■ **Task goal**: Each entry is to be retyped without alteration, and no picture is to be included.

*** Records Section Begins ***

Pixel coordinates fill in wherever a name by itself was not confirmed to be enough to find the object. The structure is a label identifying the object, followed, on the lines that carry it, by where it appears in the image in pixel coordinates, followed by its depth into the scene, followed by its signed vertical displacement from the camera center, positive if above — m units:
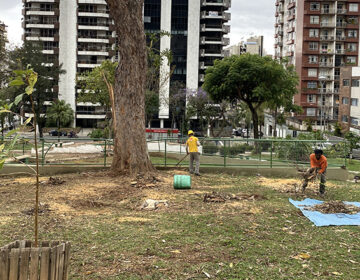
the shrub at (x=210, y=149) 18.22 -0.99
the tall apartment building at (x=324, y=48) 66.38 +11.41
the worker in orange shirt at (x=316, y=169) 12.85 -1.21
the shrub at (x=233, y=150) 18.00 -1.01
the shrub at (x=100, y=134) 34.96 -0.99
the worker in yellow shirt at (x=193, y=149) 16.11 -0.89
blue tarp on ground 9.62 -2.00
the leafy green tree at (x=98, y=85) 32.72 +2.64
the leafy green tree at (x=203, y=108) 53.97 +1.84
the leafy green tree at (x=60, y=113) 60.22 +1.07
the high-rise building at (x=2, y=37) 34.64 +6.33
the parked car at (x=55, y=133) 60.31 -1.53
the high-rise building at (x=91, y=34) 66.19 +12.81
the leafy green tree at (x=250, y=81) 33.97 +3.31
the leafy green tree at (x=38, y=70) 48.35 +5.73
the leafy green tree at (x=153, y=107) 47.71 +1.81
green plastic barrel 13.48 -1.71
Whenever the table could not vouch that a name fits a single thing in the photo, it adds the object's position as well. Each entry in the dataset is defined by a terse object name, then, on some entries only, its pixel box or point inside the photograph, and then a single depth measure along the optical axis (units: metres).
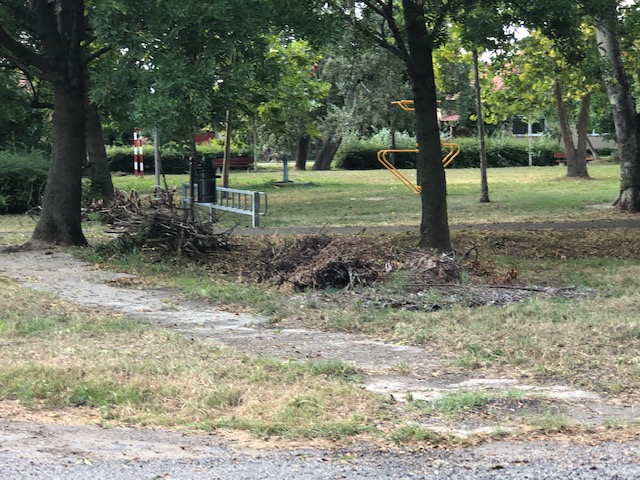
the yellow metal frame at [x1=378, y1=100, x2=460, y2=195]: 28.73
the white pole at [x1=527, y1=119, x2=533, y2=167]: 53.47
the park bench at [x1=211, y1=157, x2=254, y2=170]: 50.92
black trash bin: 19.52
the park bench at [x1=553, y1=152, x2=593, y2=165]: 55.12
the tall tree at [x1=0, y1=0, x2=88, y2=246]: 15.21
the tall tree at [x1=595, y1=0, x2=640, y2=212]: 19.47
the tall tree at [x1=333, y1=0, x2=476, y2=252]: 13.63
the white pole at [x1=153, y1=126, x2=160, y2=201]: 22.87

*** Records Section Ends ***

■ **Output of the exercise**:
Pixel coordinates fill in wherever a name by itself was not confirmed to be enough to find the object. The structure is a label identifying the object, followed, on the lines that carry it, by where it appears in the image in pixel coordinates, followed by its depth into the scene, followed by its signed vertical displacement from the camera center, positive if above — m units:
the shrub at (x=210, y=149) 18.22 -0.99
the tall apartment building at (x=324, y=48) 66.38 +11.41
the worker in orange shirt at (x=316, y=169) 12.85 -1.21
the shrub at (x=233, y=150) 18.00 -1.01
the shrub at (x=100, y=134) 34.96 -0.99
the worker in yellow shirt at (x=193, y=149) 16.11 -0.89
blue tarp on ground 9.62 -2.00
the leafy green tree at (x=98, y=85) 32.72 +2.64
the leafy green tree at (x=203, y=108) 53.97 +1.84
the leafy green tree at (x=60, y=113) 60.22 +1.07
the high-rise building at (x=2, y=37) 34.64 +6.33
the parked car at (x=55, y=133) 60.31 -1.53
the high-rise building at (x=91, y=34) 66.19 +12.81
the leafy green tree at (x=250, y=81) 33.97 +3.31
the leafy green tree at (x=38, y=70) 48.35 +5.73
the leafy green tree at (x=153, y=107) 47.71 +1.81
green plastic barrel 13.48 -1.71
Whenever the table could not vouch that a name fits a single thing in the photo, it adds the object's position as well. Each entry in the dataset is defined by a terse object name, then, on some entries only, its pixel box or point inside the photograph, and then a single depth measure along the optical axis (units: metres).
the yellow metal frame at [x1=378, y1=100, x2=460, y2=195]: 28.73
the white pole at [x1=527, y1=119, x2=533, y2=167]: 53.47
the park bench at [x1=211, y1=157, x2=254, y2=170]: 50.92
black trash bin: 19.52
the park bench at [x1=553, y1=152, x2=593, y2=165]: 55.12
the tall tree at [x1=0, y1=0, x2=88, y2=246]: 15.21
the tall tree at [x1=595, y1=0, x2=640, y2=212]: 19.47
the tall tree at [x1=333, y1=0, x2=476, y2=252]: 13.63
the white pole at [x1=153, y1=126, x2=160, y2=201]: 22.87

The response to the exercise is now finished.